Action item: Say whether each statement below agrees with the text about a child's shutdown, answering yes or no and quoting the deciding words of the text. 1. The ABA referral took weeks to arrive. 2. The SLP modeled words and AAC during play. 3. Parents should expect providers to keep going when the child looks overwhelmed.

Text block:
----

My Experience

When “Good Behavior” Was Really My Child Shutting Down

I used to smile when staff said it was a calm day. My child sat still, answered fast, and kept their hands in their lap. At home they went quiet, skipped snacks, and hid under a blanket. I did not see it then. The calm was not comfort. It was shutdown.

Calm is not always regulated. Sometimes it is a freeze.

We got here because a doctor printed an ABA referral in minutes and insurance stamped it fast. OT and Speech were capped or waitlisted. We took the path that moved quickest on paper, not the one that fit our child. Later, Occupational Therapy and Speech Therapy helped far more because they centered regulation and communication, not performance.

Short fact: Autistic burnout is linked with chronic stress and masking, and can cause exhaustion and reduced daily functioning (Autism in Adulthood).

What I missed at first

Shutdown looked like success in the room. Less movement. Whispered replies. Fewer requests. Fewer stims. The clinic called it good behavior. My child’s body was saying this is too much. If your child gets very still during demands, stops initiating play, or only speaks when prompted, treat that as information. It is not bad behavior. It is a nervous system doing its best to cope.

Real moments from our house: timers meant stone-still hands and glassy eyes. Praise for quiet led to silence later. After “great” days, bedtime stretched for hours. When we shifted to OT, movement and deep pressure came first. With Speech, the SLP modeled words and AAC during play and waited. We started hearing real requests at home. Fewer hours. More peace.

What you can do next

  • Watch for shutdown signs: flat affect, slower responses, less spontaneous language, long recovery after sessions.
  • Ask providers what happens when your child looks overwhelmed. Expect a pause, sensory support, and a real option to stop.
  • Request OT and Speech evaluations in writing. Ask for a sensory plan and play based language with AAC supported, not withheld.
  • Start smaller. Shorter sessions, predictable breaks, choice of activities, and the same one or two people each time.
  • Log the day of and the day after therapy. Note sleep, appetite, play, and willingness to go back. Use your notes to adjust.
  • Push insurance using functional needs. Safety, communication access, and regulation at home and school are medical needs.

You are allowed to pause a plan that looks good on paper but drains your child. Coverage steered us toward ABA because it was easy to authorize. That did not make it right. When we centered OT and Speech, with feeding help when meals were hard, our child’s spark returned. If your child looks “good” in sessions but fades at home, trust that signal. Choose care that listens to their body and grows skills that show up in your kitchen, not only at a clinic table.

----

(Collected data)
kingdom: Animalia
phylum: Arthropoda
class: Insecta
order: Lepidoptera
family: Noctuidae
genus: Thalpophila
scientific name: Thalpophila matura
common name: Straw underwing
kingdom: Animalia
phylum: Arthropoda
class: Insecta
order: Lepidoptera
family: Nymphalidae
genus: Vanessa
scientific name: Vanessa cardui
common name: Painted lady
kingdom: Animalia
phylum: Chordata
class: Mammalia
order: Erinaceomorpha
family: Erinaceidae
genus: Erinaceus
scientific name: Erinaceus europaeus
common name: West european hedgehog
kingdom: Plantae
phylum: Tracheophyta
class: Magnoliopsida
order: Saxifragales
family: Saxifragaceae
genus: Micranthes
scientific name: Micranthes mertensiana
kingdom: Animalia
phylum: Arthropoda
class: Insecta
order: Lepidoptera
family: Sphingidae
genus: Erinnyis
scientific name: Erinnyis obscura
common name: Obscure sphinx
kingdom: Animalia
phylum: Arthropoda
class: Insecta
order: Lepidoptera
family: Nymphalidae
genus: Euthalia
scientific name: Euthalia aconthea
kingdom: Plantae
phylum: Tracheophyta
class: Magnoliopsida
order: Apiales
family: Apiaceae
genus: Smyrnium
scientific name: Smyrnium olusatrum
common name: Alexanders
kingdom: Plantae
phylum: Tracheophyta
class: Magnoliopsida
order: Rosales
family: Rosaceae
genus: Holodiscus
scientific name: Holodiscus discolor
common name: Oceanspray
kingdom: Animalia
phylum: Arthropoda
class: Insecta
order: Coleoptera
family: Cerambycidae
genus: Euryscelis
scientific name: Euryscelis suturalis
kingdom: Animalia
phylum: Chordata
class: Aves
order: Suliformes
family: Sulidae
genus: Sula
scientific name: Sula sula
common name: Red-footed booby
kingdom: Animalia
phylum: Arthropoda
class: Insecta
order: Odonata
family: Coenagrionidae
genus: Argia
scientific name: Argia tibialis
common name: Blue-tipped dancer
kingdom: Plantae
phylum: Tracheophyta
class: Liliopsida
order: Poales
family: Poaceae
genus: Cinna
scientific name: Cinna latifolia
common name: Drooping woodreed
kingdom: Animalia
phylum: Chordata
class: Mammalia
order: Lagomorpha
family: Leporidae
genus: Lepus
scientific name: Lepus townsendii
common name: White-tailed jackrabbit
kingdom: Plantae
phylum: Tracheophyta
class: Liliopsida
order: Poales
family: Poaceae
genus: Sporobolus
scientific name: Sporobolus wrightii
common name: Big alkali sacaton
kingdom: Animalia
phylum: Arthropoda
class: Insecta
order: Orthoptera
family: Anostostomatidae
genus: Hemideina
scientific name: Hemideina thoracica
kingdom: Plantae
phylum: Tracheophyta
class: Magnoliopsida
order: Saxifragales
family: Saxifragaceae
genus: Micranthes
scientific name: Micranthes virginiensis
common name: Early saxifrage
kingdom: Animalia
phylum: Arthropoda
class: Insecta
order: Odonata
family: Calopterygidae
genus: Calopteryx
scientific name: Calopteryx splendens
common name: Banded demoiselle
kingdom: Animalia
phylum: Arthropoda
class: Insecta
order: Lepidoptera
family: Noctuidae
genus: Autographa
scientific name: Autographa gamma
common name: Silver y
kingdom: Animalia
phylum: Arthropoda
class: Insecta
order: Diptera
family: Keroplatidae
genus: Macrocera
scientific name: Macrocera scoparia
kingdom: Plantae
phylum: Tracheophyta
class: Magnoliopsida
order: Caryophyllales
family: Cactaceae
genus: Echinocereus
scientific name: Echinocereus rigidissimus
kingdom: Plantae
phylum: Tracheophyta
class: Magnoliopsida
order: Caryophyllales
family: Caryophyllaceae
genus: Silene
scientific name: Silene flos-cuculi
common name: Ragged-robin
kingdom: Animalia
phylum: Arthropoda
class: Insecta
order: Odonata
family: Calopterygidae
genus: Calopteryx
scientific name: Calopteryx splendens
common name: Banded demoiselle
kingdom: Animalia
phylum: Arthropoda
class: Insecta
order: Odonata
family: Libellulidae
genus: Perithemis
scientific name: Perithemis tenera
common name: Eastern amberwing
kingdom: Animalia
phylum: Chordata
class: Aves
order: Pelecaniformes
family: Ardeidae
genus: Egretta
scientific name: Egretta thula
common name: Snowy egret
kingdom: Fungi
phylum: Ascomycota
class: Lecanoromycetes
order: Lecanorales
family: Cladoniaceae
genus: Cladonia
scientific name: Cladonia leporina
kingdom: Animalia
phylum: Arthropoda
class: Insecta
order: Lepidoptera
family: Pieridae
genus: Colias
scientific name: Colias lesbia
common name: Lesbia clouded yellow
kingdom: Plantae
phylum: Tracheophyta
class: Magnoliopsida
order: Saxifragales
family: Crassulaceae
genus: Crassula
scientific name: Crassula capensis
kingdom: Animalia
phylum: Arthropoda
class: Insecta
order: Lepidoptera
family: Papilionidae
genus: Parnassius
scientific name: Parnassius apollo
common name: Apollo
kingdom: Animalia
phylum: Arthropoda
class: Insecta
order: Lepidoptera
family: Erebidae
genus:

----

Your response:
1. No: "a doctor printed an ABA referral in minutes"
2. Yes: "With Speech, the SLP modeled words and AAC during play and waited."
3. No: "Expect a pause, sensory support, and a real option to stop."